SASHI KIRAN [Co-founder, FRIEND]
Older people are able to take out the tamarind, so the center is able to buy from them. These women are earning money out of that, at the first level. And the center employs women and they are making money. And eventually all the proceeds are then [put back into the center]. That money is used to provide services to the older persons, and it may be a whole range: community outreach, wheelchairs, to just a cup of tea for the seniors.
VOICEOVER
But the challenges remain.
SASHI KIRAN
If you you're not monitoring, the quality drops. If you're not monitoring or supporting them or encouraging them throughout then the production may not be there. Because our reality is that the people we are dealing with are extremely poor or have been battered most of their life, and to build their esteem and to get them to a stage will take time. It's a process.
VOICEOVER
At home, but making a difference, the villagers of a cane farming community are learning to save what little they have for a rainy day.
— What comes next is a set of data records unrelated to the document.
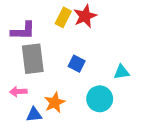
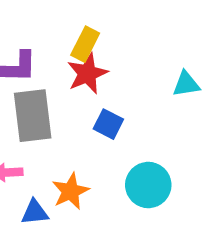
red star: (85, 16) -> (87, 74), moved
cyan triangle: (122, 72) -> (186, 84), moved

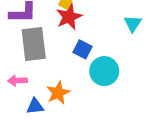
cyan triangle: (186, 84) -> (133, 24), turned -48
cyan circle: (148, 185) -> (104, 71), moved

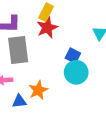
blue square: (83, 49) -> (73, 56), moved

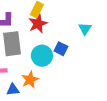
cyan circle: (76, 72) -> (42, 56), moved

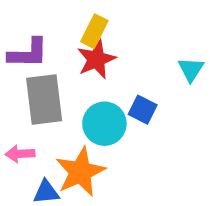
orange star: (30, 80) -> (80, 172), size x1.4

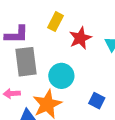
red star: (96, 59) -> (80, 38), moved
blue square: (143, 110) -> (97, 101), moved

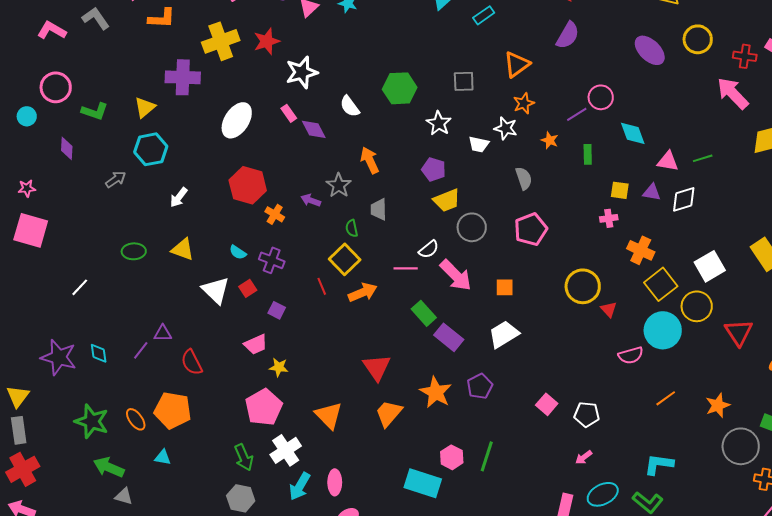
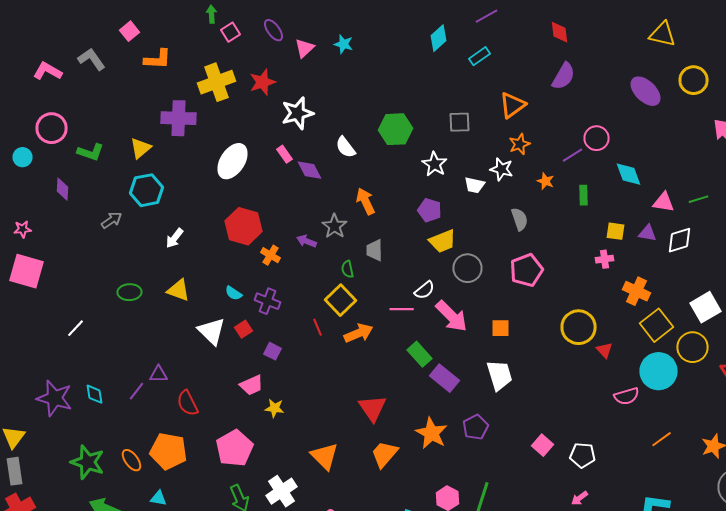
white trapezoid: (504, 334) -> (500, 375), turned 104
pink pentagon: (264, 407) -> (234, 448), moved

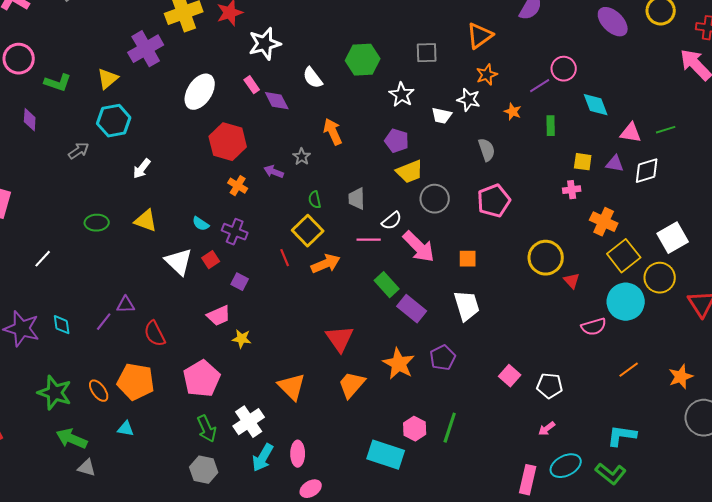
purple cross: (178, 118) -> (146, 49), turned -32
red hexagon: (244, 226) -> (228, 142), moved
gray star: (334, 226) -> (302, 157), size x0.7
gray trapezoid: (374, 250) -> (357, 199), moved

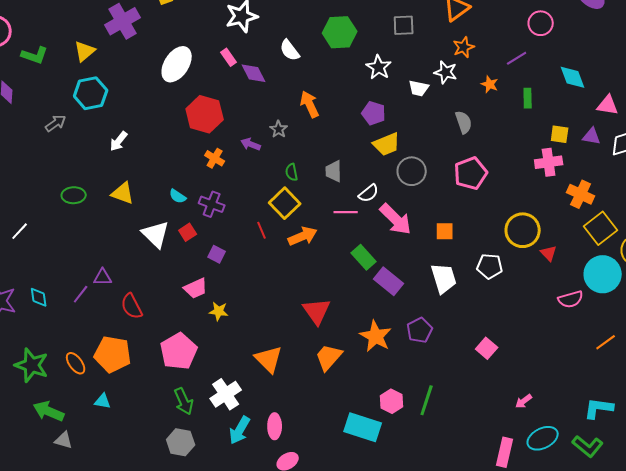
pink circle: (564, 69) -> (541, 23), moved
pink cross: (572, 190) -> (549, 162), size x1.5
white pentagon: (550, 386) -> (490, 266), moved

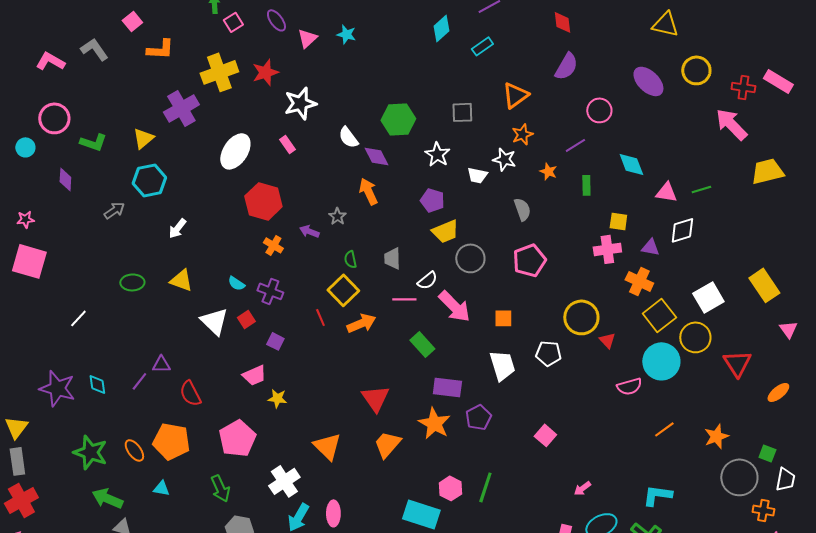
purple diamond: (254, 73) -> (376, 156), moved
purple triangle: (592, 136) -> (650, 247), moved
purple rectangle: (389, 281) -> (447, 387), moved, turned -32
green arrow: (184, 401) -> (220, 488), moved

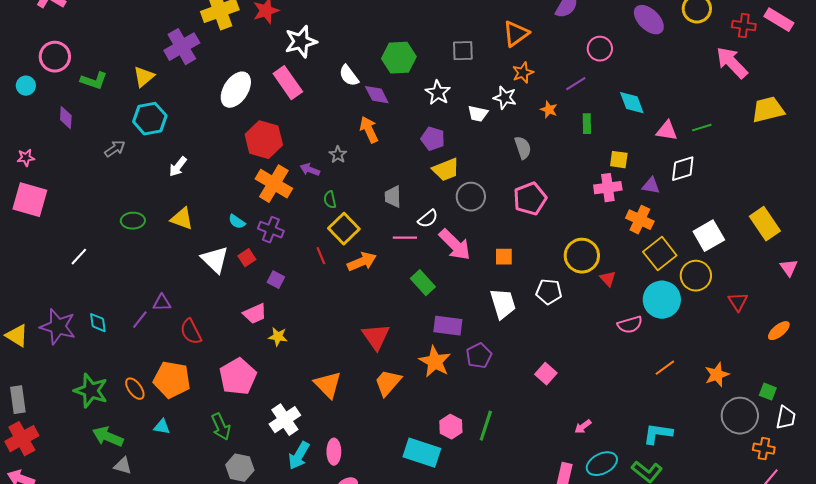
pink rectangle: (287, 144) -> (288, 83), size x1.8
orange cross: (273, 245) -> (274, 184), size x1.8
green semicircle: (350, 259) -> (330, 200), moved
red triangle: (737, 363) -> (738, 302), size x0.7
yellow triangle: (16, 427) -> (17, 336), moved, turned -35

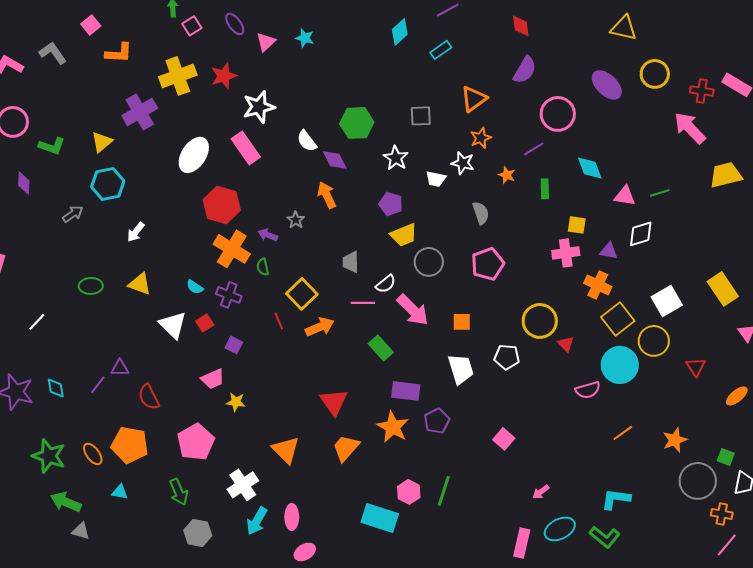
pink circle: (600, 49) -> (558, 114), size x1.4
green semicircle: (330, 200) -> (263, 267), moved

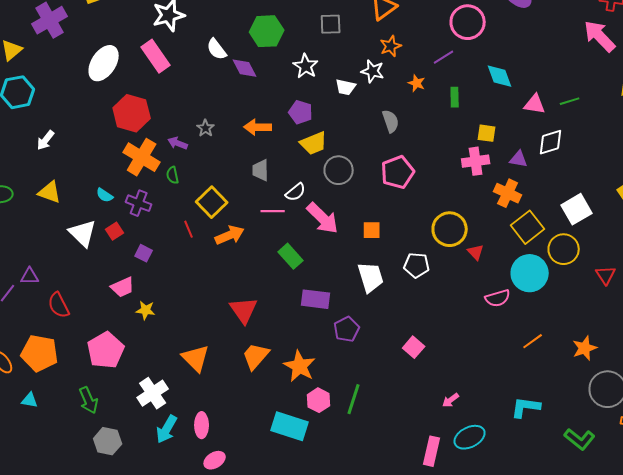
orange arrow: (327, 195) -> (258, 127), moved, turned -64
orange star: (393, 427) -> (300, 366), moved
green L-shape: (605, 537) -> (580, 439), moved

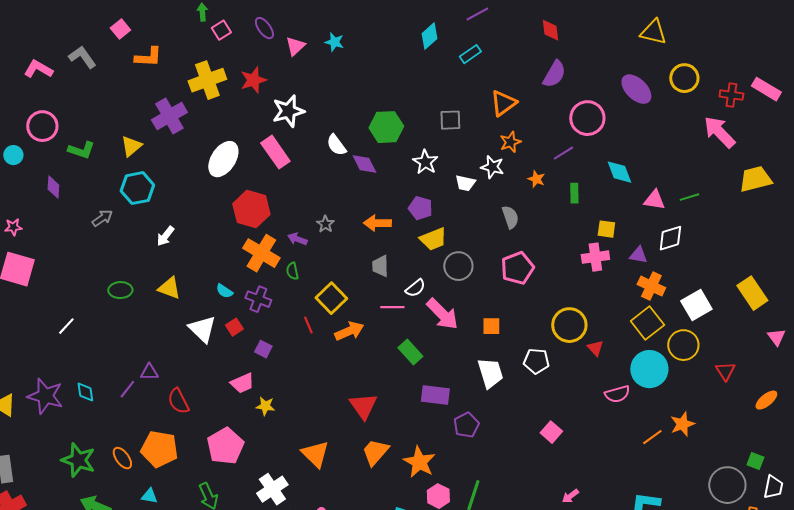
orange cross: (508, 193) -> (651, 286), moved
pink square: (414, 347) -> (551, 432), moved
orange star: (585, 348) -> (682, 424), moved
KASANITA BOLOULUTU [Group Leader, Save Scheme]
The source of income is just catching crab in the mangroves. Some are cane farmers but majority don't have land, they are just cane cutters.
SASHI KIRAN
In Fiji, we have a culture of borrowing, and for the first time we wanted to set them up to save on their own.
VOICEOVER
These women don't do paid work; they are the homemakers. But they put aside a dollar or two each week from their husbands' earnings as savings for their future.
KASANITA BOLOULUTU
I think they save only one or two dollars but for us that's something. We can save at least one dollar a week.
SASHI KIRAN
We identify the skills needed when we help them get started and when they continuously keep coming back and telling us how they've used their money. They go through our budgeting lessons and then they start putting money away, and it's wonderful to see. We may not be reaching the entire country right now because of lack of resources, but we see hundreds of people every week where this has made an impact in terms of their income.